Antes de qualquer ação, é essencial que a empresa faça uma autoanálise, possuindo pleno conhecimento das atividades e metodologia que realiza para rastrear e organizar suas obras. É necessário perguntar o porquê de tudo e elencar prioridades.

Como mencionado, majoritariamente, esses processos ainda ocorrem de forma atrasada. Atividades que já têm possibilidade de automatização, como estaqueamentos, apontamentos, localização, registros fotográficos e levantamento de mapas, infelizmente ainda são vastamente realizadas de forma manual. Às vezes, gestores possuem o raciocínio de que o processo manual está sendo econômico, já que a tecnologia requer investimento. Porém, como visto, as agências já estão explorando essas novas opções, que só tende a crescer. Assim, a longo prazo, é certo que os processos manuais, cada vez mais, deixarão a concessionária operando de forma mais lenta que a fiscalização da própria obra, e, logicamente, trazendo multas.

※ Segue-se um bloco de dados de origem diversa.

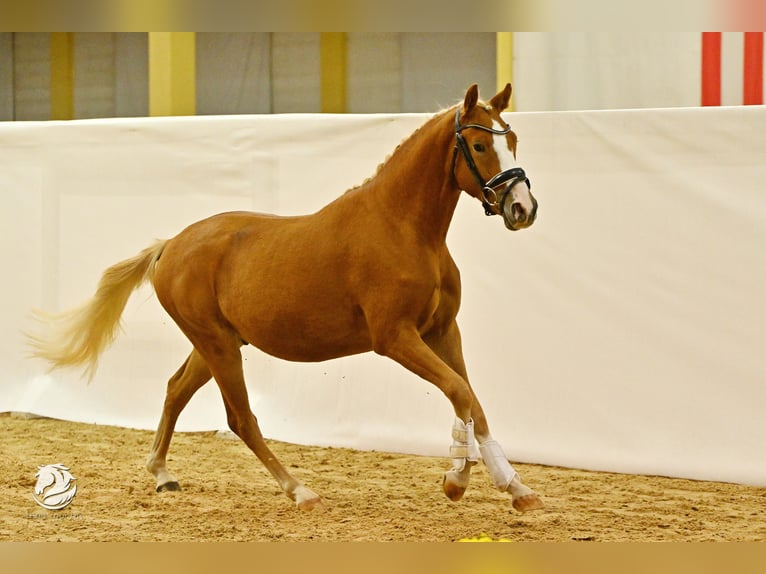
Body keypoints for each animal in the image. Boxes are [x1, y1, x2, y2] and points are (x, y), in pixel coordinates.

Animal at [30, 84, 544, 512]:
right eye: (479, 145)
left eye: (513, 140)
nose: (523, 208)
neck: (404, 229)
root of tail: (171, 245)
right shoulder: (396, 338)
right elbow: (458, 392)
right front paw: (456, 480)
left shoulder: (441, 330)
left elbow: (473, 399)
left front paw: (516, 488)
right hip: (217, 345)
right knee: (240, 418)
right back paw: (299, 490)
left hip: (215, 343)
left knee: (176, 390)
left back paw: (162, 475)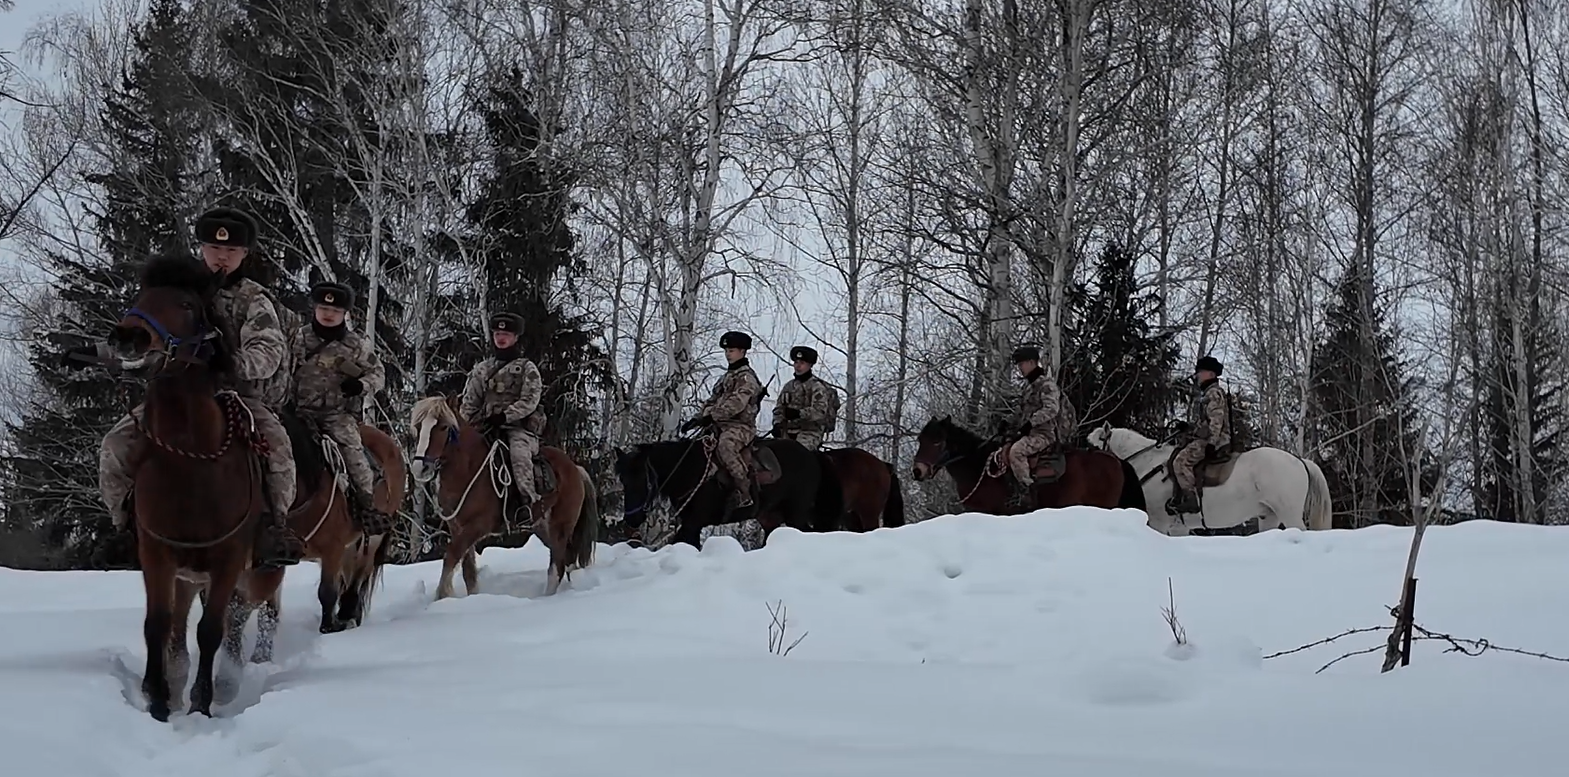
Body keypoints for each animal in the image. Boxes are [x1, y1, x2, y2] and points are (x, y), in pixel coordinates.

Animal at [409, 396, 599, 600]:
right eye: (419, 426)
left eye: (444, 427)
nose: (420, 467)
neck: (469, 469)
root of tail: (575, 469)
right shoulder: (457, 528)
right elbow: (468, 572)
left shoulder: (477, 526)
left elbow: (451, 555)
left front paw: (442, 595)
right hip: (543, 528)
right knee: (567, 560)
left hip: (560, 529)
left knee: (557, 567)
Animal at [613, 433, 843, 548]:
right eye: (623, 480)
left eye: (642, 480)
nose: (631, 520)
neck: (690, 470)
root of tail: (813, 456)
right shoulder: (691, 524)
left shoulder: (693, 522)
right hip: (770, 517)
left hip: (796, 512)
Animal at [1089, 424, 1333, 535]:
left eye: (1092, 446)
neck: (1150, 465)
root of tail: (1299, 460)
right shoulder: (1179, 528)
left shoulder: (1159, 522)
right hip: (1268, 516)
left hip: (1289, 514)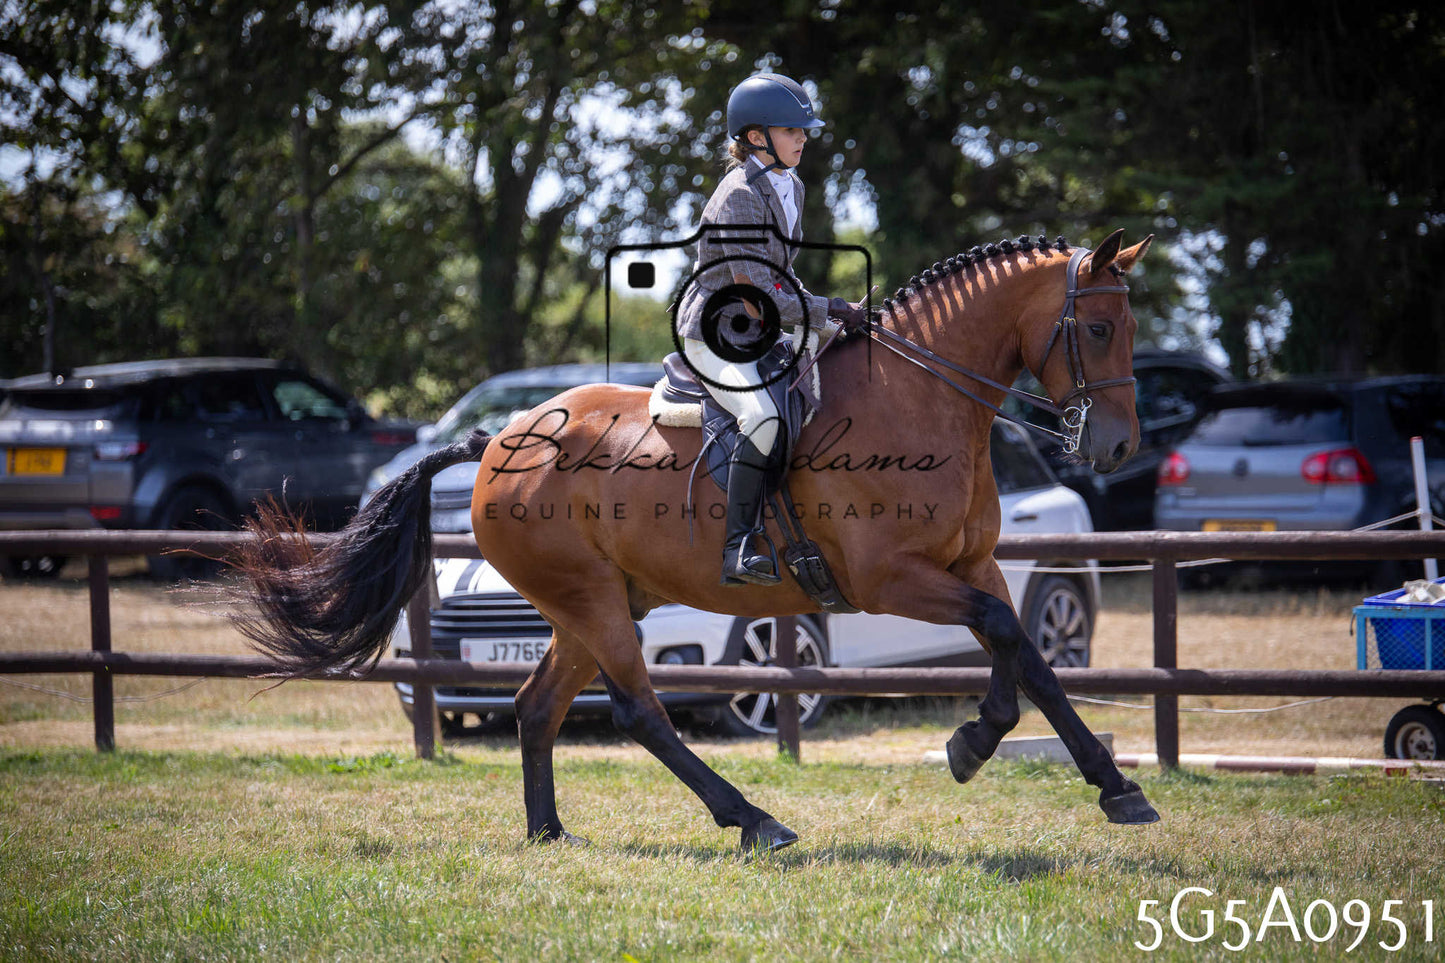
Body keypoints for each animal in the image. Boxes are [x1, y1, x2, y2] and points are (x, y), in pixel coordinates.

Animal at [234, 229, 1158, 853]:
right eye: (1098, 330)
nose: (1116, 446)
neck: (919, 394)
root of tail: (499, 439)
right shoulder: (888, 577)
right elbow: (1004, 639)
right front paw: (977, 743)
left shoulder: (973, 566)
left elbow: (1026, 655)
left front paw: (1104, 784)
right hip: (593, 602)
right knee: (641, 711)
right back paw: (753, 819)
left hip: (585, 606)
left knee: (536, 706)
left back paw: (549, 832)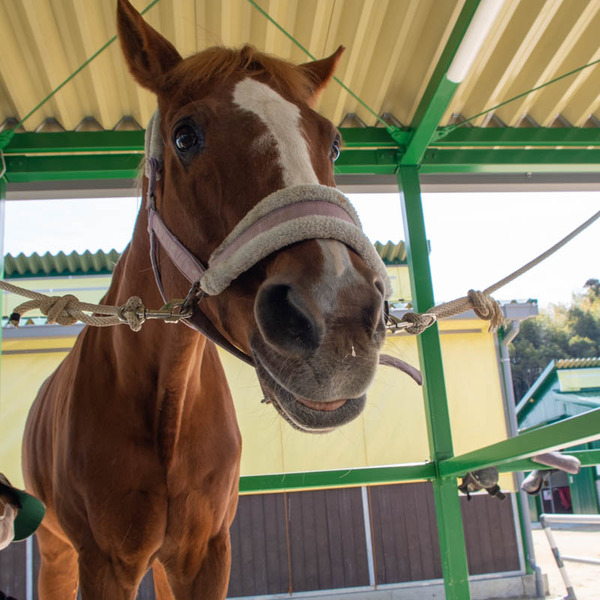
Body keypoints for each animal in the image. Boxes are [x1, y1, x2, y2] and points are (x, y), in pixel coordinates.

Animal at [21, 1, 391, 597]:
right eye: (184, 136)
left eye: (334, 142)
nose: (338, 319)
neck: (166, 404)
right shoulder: (104, 564)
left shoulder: (205, 556)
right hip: (57, 553)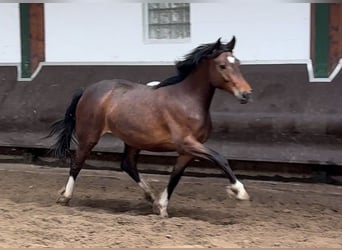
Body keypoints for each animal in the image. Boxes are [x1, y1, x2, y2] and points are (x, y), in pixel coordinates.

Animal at [48, 36, 251, 217]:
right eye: (222, 66)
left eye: (238, 63)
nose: (246, 94)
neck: (187, 100)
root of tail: (86, 91)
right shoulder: (187, 143)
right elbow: (220, 158)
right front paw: (238, 191)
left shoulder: (187, 151)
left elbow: (175, 177)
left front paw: (161, 207)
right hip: (89, 136)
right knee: (77, 162)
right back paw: (65, 196)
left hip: (133, 140)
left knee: (128, 164)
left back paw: (151, 197)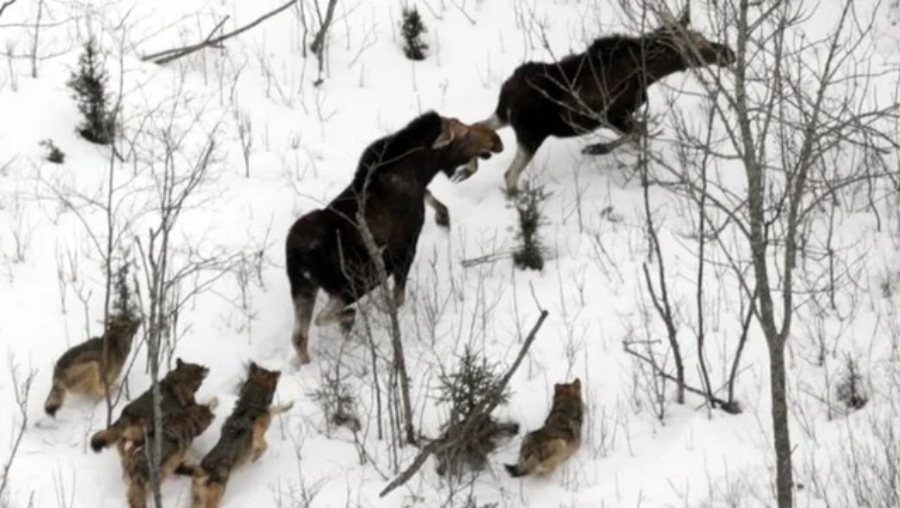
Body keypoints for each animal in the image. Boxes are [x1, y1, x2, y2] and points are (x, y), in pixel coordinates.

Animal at [177, 362, 293, 508]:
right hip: (215, 498)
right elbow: (264, 446)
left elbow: (275, 409)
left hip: (197, 501)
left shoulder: (267, 414)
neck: (251, 403)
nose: (279, 371)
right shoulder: (258, 437)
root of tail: (201, 472)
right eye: (270, 372)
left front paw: (289, 405)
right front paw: (255, 457)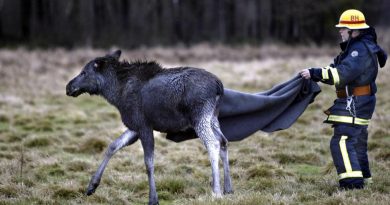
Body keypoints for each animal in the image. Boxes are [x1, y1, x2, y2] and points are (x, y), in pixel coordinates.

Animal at [65, 50, 233, 205]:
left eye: (84, 72)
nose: (68, 87)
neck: (115, 94)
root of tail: (219, 86)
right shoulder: (134, 126)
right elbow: (113, 146)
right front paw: (91, 186)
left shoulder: (143, 125)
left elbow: (148, 162)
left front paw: (153, 198)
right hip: (213, 117)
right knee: (223, 141)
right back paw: (228, 188)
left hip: (199, 117)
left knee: (213, 143)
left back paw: (216, 191)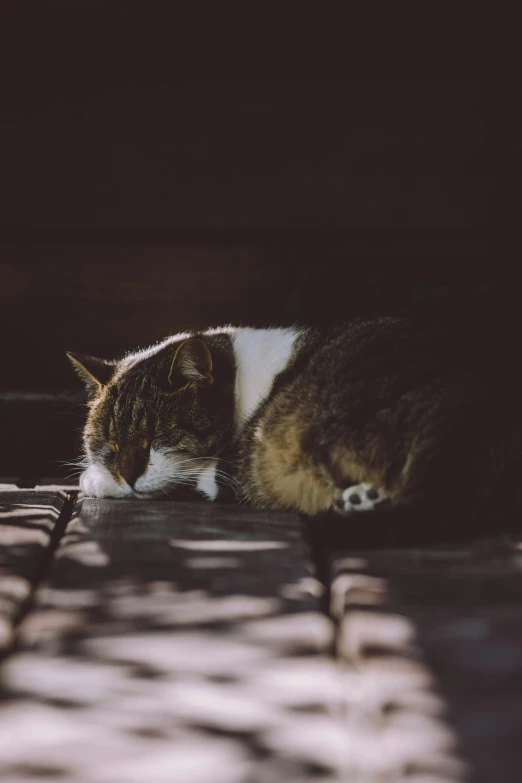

Além disso, percebe-se que existe um ciclo vicioso: além da questão de serem taxadas, a falta de manutenção dos problemas surgentes compromete a segurança dos usuários, causando acidentes. Tragédias essas que, além de arriscar vidas, formam ainda mais estragos nas rodovias, e assim mais tarefas a serem realizadas. Seria, então, mais fácil continuar atrasando prazos e pagando por multas altíssimas, ou investir em tecnologias e estratégias que localizem, organizem e realizem os processos de forma mais eficaz, e consequentemente dentro dos prazos?